One might say technologies of digital representation have already allowed some to conceive of an architecture of points, an architecture no longer based on two dimensional drawings but on descriptions as complex as the buildings themselves. Greg Lynn says that this is the age of calculus, and perhaps he’s right. But we can’t fall into the same trap as the moderns, whose machine-mania was based on only a base understanding of the machines they championed; they jumped to conclusions, and ultimately only represented rather than transformed.
But there comes a certain amount of amateurism whenever architects proclaim an interest in anything but buildings; we are ultimately laypersons at everything else.
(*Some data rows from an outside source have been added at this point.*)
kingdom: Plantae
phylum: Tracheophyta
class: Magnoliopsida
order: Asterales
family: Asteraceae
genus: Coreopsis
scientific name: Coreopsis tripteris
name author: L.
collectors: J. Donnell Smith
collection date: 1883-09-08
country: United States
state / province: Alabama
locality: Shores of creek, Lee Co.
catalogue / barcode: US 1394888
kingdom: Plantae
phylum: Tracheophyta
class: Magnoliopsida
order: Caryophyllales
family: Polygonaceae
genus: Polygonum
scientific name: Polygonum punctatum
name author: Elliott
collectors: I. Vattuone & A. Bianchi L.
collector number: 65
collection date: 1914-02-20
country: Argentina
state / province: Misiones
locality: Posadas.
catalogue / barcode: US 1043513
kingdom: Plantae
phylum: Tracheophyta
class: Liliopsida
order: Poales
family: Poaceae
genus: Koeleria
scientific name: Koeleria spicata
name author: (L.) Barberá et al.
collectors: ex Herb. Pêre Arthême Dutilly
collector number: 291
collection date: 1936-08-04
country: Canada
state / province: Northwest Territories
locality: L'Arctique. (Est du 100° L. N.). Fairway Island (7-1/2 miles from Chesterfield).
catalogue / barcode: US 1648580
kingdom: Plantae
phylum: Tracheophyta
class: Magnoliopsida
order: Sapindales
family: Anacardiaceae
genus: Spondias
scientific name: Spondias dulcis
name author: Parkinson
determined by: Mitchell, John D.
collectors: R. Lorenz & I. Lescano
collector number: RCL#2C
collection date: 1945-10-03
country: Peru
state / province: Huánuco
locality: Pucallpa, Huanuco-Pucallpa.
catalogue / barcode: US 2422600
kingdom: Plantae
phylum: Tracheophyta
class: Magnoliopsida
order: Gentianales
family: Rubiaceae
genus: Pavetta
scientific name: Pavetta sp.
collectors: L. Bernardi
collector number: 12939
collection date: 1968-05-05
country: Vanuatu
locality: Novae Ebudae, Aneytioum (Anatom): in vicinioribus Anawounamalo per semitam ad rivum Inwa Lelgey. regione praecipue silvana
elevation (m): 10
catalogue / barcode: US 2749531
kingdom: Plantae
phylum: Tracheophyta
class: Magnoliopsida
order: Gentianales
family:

Perhaps the expectation that architecture be transformed is based on a less-than-complete understanding of architecture itself.
In his last completed essay “A Black Box: The Secret Profession of Architecture,” Banham posits that architecture, as he understood it, is a mode of designing, one “recognized in its output but unknown in its contents.” (A Critic Writes, 293) Architecture, by his definition, isn’t building design, nor even “good” building design, but a mysterious modum architectum in which some makers of buildings act. He states that architecture, after all, isn’t defined by what is done, but how it’s done; Architecture, with a capital A, is only “the making of drawings for buildings in the manner practiced in Europe since the Renaissance,” and nothing more. (298) A transformation of this mode of doing architecture, then, would mean the end of architecture itself.
Now we know what’s at stake. We can either play the Futurist and discard the weighty cultural burden we carry, or keep our “professional garments” and ultimately be left behind. Neither seems terribly attractive.